Tuesday, May 2, 2006  Vero to Cocoa Anchorage
55.0 miles
We were looking forward to our visit to Cocoa -- our 2005 cruising guide promised a charming historic district with a gourmet grocery, the best hardware store on the east coast, and an historic home where local historical society volunteers would greet us, tell us about local history and take us on a 14 point walking tour.


We set anchor near Cocoa's waterfront park.  A large round patio with many spouts of water that change in height wlecomes "bathers." An expansive semi-circular raised walkway covered with a pergola and lined with palms and tropical flowers in planters provides an elegant place to stroll and admire the park and water views.  This must be a popular spot for weddings.
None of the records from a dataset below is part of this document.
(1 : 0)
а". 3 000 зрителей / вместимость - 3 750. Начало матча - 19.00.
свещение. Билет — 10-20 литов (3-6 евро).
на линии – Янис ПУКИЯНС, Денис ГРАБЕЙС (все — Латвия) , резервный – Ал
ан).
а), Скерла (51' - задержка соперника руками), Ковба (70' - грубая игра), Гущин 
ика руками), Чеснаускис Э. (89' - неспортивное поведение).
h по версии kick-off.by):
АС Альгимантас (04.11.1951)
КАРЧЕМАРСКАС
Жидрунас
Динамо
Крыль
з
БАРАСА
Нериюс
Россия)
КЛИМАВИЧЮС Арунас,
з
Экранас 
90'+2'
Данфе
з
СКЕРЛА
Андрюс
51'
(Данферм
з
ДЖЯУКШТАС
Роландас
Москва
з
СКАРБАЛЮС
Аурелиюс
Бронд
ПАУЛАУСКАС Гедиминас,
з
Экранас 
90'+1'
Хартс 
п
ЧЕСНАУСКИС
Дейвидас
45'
We tied our dinghy to a dock near the park, and set out to explore Cocoa.
We found the hardware store easily.  S.F. Travis and Co. was an impressive establishment with a labarynthine maze of rooms with multiple levels of worn wood and cement floors and racks stacked to the very high ceiling.  It was the second largest hardware store Dick has ever been in, and he is a certified hardware store connoisseur.  We definitely needed a aclerk to help us find what we needed -- and to guide us back to the register. 
Our clerk was a perky Southern grandmother who was married in the hardware store.  One of the fellows conferring behind the counter performed the ceremony.  The reason we know she is a grandmother is that she had a couple contact sheets of photos of her three month old granddaugthter at the register, and she shared them with us, enthusiastically and at length.
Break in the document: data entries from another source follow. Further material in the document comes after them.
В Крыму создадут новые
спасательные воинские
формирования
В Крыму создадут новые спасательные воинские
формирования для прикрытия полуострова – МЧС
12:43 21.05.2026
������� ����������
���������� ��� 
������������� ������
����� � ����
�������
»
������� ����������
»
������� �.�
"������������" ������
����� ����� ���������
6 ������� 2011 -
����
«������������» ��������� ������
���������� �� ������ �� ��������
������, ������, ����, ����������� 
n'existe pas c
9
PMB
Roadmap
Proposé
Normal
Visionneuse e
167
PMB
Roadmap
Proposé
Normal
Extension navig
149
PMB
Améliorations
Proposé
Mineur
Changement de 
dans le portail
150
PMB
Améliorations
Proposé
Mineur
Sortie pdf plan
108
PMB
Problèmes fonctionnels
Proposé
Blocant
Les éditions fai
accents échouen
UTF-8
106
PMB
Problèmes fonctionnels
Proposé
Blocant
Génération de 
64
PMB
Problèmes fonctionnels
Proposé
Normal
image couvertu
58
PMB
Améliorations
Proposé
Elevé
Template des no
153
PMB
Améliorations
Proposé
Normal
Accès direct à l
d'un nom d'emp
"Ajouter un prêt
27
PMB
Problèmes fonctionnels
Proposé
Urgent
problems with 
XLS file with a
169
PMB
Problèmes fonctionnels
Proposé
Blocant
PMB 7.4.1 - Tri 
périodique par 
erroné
We felt badly that all we needed was blue masking tape.  It would have been fun to challenge the staff with some truly exotic need.  When we passed the bathroom fixtures area, we did look for a wall-mounted soap dish to replace  the vintage 1986 chrome plated dish that is corroding in Starsong's shower.  S.F. Travis did have a dish like it in a very dusty package, but that dish was already exhibiting pre-corrosion pimples on its surface, so we passed it up.
Our next stop was the elegant Porcher (pronounced Porshay, accent on the second syllable) House, where we found no historical society volunteers, no tours, and no one who had any memory of such a program ever being offered there.  The house has counseling and law offices on the second floor and opens the gracious spaces on its first floor to the community for weddings, anniversaries, and other special occaisions for a nominal fee.
A sheet on a table in the house's front parlor told us that the house was designed by Byrnina Peck Porcher and built in 1916 by her and her husband, Edwin.  Edwin Postell Porcher established orange groves on nearby Merritt Island in the 1880s, and is credited with inventing a fruit stamping machine, and being the first grower to wash, inspect and grade his fruit.  Byrnina was Merritt Island's first Postmistress.
A woman in a first floor office at the house gave us the latest issue of a local commercial newspaper with a map inside to help us find our way to the town's Tourism and Information Center. We found the building -- it had a beautifully painted historic mural covering a full wall touting it as the Tourism and Information Center, but a "For Rent" sign was displayed on its locked door.
The gourmet grocery was nowhere to be found, either.  The only sources of groceries we could find were two slightly seedy gas stations with lots of beer, but limited supplies of milk.  Evidently, no one drinks skim milk around here.
Although our experiences, and a number of vacant store fronts, seem to indicate that Cocoa is struggling to be a tourist destination, we thought the town was charming, and we were glad we stopped here.